This is installment number four of my responses to Bart Ehrman’s newest book on christology. I began with my previous post my examination of the third chapter entitled ‘Did Jesus Think He Was God?’
On page 124 Ehrman continues to build his argument which serves to contrast the christologies of the Synoptics with the Fourth Gospel. I was quite disappointed when he elected to deploy John 10:30 in order to make his case. John 10:30 has Jesus declaring, “I and the Father are one” (ἐγὼ καὶ ὁ πατὴρ ἕν ἐσμεν). Ehrman further elaborates on this passage on page 125 when he makes such statements as, “he is saying that he is equal with God,” “who was in fact equal with God,” etc.
The reason I say that this is disappointing is because even the most conservative scholars of Johannine literature don’t interpret John 10:30 as if Jesus is claiming coequality with God. In fact, that particular argument has for a long time been dropped from christological arguments over the content of the Fourth Gospel. This makes me question whether Ehrman even attempted to consult commentaries on the Gospel of John when he was researching for his current book. Here is what he might find, first from Raymond Brown, The Gospel According to John I-XII,
We note that vss. 28 and 29 make the same statement about Jesus and about the Father: no one can snatch the sheep from either’s hand. This leads us to an understanding of the unity that is expressed in 30: it is a unity of power and operation…in itself this description remains primarily functional – pp. 407-8
Another from Urban C. von Wahlde, The Gospel and Letters of John, vol. 2,
Jesus claims to have the same ability as the Father. In that sense, the Father and Jesus are “one.” Yet, in this context, the statement is not a metaphysical one.

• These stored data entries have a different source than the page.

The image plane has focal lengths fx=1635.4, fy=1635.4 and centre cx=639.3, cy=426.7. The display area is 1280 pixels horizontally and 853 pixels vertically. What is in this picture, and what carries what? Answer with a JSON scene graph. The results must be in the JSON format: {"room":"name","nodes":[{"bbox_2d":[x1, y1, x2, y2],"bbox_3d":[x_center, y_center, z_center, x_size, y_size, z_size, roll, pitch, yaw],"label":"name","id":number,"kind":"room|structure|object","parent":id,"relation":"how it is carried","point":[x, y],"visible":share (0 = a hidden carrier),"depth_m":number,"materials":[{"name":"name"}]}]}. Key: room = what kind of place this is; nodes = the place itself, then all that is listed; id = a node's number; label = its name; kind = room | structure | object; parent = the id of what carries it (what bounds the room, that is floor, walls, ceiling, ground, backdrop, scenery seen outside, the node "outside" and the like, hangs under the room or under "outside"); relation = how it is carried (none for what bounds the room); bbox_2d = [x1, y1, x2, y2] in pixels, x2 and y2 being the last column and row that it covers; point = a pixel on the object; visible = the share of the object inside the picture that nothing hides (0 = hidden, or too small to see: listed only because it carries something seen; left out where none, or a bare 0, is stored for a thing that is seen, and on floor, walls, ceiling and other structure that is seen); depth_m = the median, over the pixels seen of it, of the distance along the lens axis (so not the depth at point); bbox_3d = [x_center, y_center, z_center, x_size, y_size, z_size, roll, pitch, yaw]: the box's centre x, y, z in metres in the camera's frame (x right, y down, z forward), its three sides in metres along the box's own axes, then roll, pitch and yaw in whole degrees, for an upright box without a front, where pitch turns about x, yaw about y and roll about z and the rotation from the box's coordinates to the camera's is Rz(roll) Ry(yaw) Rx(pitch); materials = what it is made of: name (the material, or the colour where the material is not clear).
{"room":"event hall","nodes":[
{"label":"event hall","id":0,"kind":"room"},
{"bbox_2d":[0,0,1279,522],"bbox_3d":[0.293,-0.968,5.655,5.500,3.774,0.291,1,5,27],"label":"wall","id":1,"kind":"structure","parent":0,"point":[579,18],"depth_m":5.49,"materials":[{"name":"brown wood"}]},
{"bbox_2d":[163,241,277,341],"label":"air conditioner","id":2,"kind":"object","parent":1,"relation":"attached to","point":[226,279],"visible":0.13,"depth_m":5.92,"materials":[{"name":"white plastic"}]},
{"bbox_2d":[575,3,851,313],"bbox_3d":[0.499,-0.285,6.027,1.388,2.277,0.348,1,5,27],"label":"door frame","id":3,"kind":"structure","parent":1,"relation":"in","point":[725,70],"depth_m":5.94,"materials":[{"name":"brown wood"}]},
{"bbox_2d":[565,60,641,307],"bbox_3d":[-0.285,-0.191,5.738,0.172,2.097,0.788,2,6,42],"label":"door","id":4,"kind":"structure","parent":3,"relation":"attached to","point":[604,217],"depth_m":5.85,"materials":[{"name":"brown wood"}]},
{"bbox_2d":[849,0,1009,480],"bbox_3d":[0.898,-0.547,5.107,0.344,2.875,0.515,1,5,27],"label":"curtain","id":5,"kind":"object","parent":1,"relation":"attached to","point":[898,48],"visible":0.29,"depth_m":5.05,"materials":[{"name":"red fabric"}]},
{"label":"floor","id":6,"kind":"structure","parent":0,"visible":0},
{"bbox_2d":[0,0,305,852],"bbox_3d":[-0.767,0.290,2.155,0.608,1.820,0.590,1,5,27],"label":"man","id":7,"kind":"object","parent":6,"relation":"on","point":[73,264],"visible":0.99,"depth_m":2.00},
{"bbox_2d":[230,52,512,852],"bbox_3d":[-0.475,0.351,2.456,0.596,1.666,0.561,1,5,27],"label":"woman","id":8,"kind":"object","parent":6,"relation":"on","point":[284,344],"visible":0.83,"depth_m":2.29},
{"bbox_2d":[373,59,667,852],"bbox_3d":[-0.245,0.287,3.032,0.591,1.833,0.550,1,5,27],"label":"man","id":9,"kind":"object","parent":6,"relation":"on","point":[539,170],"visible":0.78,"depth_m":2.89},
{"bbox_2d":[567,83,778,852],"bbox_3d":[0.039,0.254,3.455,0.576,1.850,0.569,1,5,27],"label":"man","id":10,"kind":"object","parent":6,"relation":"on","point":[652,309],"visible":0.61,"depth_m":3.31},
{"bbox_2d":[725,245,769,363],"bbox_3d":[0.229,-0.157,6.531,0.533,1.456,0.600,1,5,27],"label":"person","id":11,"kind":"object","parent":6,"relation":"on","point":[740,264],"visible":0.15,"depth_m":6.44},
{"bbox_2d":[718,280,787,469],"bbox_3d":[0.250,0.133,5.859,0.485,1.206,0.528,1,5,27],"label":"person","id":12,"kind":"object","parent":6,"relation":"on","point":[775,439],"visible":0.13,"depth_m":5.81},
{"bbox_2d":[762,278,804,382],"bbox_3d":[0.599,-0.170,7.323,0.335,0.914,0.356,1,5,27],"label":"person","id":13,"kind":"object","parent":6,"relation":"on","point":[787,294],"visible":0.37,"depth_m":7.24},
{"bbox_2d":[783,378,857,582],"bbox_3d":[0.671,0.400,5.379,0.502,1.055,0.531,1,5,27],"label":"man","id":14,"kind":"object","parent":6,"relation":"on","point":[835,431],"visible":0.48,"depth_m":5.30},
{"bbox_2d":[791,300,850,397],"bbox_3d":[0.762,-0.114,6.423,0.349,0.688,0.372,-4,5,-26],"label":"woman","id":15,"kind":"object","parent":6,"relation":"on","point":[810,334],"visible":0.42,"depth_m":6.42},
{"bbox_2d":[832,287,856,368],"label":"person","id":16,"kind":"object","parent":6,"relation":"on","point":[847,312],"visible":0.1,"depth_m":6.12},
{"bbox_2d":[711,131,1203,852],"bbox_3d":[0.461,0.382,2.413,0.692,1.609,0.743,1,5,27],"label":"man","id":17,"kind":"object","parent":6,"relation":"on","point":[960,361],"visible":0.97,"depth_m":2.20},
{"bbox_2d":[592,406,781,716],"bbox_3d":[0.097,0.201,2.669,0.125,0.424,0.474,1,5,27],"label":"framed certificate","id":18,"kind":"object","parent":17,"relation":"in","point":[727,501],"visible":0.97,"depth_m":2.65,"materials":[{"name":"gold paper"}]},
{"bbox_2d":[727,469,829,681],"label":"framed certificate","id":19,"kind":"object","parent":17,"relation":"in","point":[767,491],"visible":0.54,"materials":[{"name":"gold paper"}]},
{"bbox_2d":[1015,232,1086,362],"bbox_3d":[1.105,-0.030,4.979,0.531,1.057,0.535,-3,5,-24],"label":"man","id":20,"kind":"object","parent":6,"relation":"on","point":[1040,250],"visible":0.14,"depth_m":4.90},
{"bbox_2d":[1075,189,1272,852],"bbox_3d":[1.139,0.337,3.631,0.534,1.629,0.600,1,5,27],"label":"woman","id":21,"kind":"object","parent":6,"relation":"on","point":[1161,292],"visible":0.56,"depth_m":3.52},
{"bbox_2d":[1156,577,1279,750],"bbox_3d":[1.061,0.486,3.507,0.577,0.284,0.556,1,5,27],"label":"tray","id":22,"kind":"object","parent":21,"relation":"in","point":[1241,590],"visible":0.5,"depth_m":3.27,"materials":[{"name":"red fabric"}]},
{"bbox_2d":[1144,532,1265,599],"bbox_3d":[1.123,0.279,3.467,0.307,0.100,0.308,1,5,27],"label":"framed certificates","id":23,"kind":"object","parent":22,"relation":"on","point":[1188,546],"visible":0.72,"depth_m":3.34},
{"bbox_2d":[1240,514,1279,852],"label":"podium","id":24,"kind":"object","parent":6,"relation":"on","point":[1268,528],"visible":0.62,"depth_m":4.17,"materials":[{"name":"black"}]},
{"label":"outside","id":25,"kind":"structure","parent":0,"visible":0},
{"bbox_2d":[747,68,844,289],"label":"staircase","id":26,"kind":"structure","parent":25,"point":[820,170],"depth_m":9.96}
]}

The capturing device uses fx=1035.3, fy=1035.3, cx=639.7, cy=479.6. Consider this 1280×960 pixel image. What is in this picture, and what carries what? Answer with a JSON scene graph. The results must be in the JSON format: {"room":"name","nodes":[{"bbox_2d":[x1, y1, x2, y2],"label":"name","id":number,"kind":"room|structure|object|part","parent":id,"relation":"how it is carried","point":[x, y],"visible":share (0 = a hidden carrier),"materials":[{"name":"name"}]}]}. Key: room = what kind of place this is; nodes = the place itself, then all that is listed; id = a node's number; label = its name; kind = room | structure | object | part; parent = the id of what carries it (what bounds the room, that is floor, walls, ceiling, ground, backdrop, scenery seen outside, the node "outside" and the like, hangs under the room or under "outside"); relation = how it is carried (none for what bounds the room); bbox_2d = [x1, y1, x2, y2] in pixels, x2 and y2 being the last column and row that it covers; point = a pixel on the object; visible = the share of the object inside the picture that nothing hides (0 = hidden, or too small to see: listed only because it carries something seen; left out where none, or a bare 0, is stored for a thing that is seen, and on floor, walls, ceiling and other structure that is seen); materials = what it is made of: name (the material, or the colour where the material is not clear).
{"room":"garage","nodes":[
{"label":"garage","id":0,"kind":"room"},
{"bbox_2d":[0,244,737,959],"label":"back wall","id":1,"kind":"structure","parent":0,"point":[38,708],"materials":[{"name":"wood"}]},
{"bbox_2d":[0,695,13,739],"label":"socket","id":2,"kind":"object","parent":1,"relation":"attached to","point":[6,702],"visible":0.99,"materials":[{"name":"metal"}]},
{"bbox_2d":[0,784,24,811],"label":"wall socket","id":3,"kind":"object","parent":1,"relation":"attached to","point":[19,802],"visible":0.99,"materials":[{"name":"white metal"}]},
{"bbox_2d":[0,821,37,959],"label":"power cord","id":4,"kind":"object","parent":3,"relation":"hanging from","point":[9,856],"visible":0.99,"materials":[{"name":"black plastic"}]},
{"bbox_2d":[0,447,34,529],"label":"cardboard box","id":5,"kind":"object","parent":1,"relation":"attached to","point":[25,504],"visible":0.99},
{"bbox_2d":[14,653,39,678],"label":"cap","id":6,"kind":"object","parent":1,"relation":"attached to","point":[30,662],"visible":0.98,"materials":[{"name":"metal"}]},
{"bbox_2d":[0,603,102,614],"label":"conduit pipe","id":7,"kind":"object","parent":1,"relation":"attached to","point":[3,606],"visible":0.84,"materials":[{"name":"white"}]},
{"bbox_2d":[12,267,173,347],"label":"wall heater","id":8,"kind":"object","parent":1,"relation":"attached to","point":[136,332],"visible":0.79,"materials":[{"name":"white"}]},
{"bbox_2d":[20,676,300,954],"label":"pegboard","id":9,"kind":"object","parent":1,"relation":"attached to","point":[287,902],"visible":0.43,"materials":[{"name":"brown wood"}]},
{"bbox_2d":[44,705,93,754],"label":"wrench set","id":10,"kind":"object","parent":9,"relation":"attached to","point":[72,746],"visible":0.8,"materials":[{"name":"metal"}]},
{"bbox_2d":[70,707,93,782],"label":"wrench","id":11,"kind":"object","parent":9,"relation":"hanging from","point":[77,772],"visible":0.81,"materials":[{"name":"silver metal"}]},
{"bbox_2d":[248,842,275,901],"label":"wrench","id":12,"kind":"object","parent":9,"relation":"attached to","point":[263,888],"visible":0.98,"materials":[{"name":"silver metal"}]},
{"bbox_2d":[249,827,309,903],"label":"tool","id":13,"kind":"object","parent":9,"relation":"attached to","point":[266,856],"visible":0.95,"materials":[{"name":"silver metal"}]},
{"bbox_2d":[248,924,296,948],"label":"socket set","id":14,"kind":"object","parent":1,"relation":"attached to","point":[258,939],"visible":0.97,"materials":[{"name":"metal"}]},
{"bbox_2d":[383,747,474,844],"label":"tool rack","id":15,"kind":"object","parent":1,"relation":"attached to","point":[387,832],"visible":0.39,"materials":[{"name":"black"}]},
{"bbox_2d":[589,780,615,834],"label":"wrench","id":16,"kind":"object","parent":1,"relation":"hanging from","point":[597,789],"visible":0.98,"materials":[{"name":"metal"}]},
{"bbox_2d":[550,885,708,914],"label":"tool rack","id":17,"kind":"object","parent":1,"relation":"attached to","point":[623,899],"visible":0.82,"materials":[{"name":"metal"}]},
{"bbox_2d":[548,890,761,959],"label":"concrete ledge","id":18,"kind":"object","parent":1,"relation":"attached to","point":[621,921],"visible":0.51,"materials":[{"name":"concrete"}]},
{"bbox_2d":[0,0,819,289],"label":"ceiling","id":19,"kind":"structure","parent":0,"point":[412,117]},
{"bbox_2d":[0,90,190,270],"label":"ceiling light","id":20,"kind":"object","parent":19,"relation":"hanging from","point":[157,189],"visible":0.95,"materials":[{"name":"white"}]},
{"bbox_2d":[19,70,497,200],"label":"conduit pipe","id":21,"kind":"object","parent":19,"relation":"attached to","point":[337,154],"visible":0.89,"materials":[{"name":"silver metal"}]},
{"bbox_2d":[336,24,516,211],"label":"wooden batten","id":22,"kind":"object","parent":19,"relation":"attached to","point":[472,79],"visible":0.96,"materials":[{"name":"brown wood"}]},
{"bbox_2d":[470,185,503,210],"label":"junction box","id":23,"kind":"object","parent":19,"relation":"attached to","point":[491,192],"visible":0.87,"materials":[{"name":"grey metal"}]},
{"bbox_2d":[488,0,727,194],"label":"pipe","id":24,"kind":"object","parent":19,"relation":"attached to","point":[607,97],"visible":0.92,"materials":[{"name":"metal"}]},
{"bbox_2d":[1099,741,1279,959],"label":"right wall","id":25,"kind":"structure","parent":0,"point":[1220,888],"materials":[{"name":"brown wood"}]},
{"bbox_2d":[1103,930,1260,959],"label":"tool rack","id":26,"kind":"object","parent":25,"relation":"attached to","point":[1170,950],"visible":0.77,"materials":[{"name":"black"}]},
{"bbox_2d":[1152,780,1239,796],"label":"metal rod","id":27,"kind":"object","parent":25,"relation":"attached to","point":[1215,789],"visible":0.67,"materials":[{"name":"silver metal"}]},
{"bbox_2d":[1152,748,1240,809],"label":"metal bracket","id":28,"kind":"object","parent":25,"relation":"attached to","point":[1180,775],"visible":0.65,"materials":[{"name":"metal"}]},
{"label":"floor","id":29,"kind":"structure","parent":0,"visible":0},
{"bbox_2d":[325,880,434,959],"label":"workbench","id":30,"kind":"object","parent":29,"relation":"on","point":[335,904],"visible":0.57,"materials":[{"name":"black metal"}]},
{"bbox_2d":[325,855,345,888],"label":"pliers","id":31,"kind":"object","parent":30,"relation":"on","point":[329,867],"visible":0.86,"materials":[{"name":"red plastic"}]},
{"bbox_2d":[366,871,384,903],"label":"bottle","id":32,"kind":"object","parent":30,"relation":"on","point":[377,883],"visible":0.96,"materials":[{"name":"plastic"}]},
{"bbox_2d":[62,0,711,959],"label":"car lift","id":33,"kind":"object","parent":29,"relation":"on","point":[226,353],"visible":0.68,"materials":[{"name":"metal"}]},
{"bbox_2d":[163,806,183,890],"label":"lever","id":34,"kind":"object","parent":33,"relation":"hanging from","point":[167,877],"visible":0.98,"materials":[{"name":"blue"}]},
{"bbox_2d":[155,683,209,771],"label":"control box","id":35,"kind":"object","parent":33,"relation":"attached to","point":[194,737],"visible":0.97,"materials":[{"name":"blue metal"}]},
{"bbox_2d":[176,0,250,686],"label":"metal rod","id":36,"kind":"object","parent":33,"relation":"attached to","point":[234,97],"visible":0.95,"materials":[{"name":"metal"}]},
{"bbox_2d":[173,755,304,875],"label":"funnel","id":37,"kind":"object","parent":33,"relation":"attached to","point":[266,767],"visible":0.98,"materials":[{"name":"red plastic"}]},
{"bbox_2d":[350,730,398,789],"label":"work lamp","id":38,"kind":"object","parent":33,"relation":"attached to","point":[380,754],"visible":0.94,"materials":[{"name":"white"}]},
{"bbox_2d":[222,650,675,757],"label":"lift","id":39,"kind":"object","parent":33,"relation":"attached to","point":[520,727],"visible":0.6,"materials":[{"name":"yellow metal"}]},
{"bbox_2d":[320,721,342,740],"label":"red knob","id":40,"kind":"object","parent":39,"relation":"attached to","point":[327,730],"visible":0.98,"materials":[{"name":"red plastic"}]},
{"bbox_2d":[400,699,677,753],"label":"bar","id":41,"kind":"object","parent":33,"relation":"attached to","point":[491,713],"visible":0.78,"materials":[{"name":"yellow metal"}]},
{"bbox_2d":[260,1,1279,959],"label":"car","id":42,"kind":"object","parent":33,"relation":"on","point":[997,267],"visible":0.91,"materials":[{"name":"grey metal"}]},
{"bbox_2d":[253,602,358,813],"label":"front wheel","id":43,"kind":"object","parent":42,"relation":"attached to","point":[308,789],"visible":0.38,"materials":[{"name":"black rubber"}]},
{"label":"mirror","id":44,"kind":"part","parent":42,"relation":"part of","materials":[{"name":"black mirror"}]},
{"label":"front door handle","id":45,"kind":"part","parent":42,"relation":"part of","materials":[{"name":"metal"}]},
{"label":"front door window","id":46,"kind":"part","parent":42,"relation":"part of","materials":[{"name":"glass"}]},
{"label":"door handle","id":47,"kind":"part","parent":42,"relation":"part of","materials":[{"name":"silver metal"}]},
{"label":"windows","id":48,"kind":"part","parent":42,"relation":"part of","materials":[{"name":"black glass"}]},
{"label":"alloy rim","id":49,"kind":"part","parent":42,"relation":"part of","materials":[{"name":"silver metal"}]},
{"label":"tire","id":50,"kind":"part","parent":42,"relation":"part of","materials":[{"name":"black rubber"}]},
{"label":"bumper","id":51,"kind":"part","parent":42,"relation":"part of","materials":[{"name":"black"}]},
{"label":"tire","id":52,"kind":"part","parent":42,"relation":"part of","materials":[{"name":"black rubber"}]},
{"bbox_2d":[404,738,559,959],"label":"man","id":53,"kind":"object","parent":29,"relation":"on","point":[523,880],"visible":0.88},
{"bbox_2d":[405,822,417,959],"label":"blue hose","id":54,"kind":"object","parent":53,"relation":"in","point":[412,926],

It is a statement of functional unity and in spite of its aptness for later Trinitarian debate, I would argue that its original meaning is not substantially different from that of 5:17-18. – p. 473
Or again in the 2nd edition of George R. Beasley-Murray’s John,
The setting of v 30 in relation to v 28-28 shows that a functional unity of the Son and the Father in their care for the sheep is in mind. From earliest times it has been observed that Jesus says, “I and the Father are en, not eis, i.e., one in action, not in person. -p. 174
The late F.F. Bruce makes similar comments in his The Gospel and Epistles of John,
Here we have a particular application of the statements in John 5:19-23. So responsive is the Son to the Father that he is one in mind, one in purpose, one in action with him. -pp. 232-3
James McGrath’s contribution to the SNTSMS entitled John’s Apologetic Christology likewise echoes the same point,
Nonetheless, the claim of the Son to carry out divine prerogatives is the key issue, and thus it is the idea that the Son and the Father are one in action that is in focus in the controversy described in the passage. -p. 119
Marianne Meye Thompson’s article on the Gospel of John in the Dictionary of Jesus and the Gospels is quite informative,
When the Gospel speaks of the unity of the Father and Son, it points especially to their unity in work of revelation and salvation (8:16; 10:25-30; 14:10-11; 17:10). That is to say, the actions and words of Jesus were truly the actions and words of God. -p. 378
Warren Carter’s insightful work on John: Storyteller, Interpreter, Evangelist states,
This intimate reciprocal relationship is marked by unity in function and purpose: they are one (10:30) – p. 53
The commentary on John in the New Interpreter’s Bible, vol. IX, written by Gail R. O’Day, makes a lengthy observation,
It is critical that the contemporary interpreter read v. 30 in the context of Johannine theology and not through the lens of the christological controversies of the second through fourth centuries or of the trinitarian doctrine that developed out of these controversies. The Greek word “one” is neuter, not masculine, so that Jesus is not saying that he and God are one person, or even of one nature or essence. Rather, he is saying that he and God are united in the work that they do. It is impossible to distinguish Jesus’ work from God’s work, because Jesus shares fully in God’s work. -p. 677
I can multiply these quotes, but my aim was to demonstrate that the near consensus of modern scholarship on the Gospel of John understands John 10:30 as a unity in purpose, rather than a statement of coequality between the Father and the Son. The same unity, expressed by the neuter en, is spoken in reference to Christians united with God and Jesus in John 17:22, 24. It is surprising that Ehrman does not cite John 10:29 (“The Father is greater than all”), 14:28 (“The Father is greater than I”), or the powerful 17:3 (“You [Father] are the only true God”). These verses would show that Ehrman’s reconstruction of the Fourth Gospel’s christology has significant room for improvement.
Let this be a lesson to all of us. It does us no good to simply cherry-pick our favorite passages and ignore the ones which might hurt our case. Responsible reconstructions and interpretations require readers to take seriously all of the evidence in addition to honest interaction with what other scholars are writing/saying on that subject.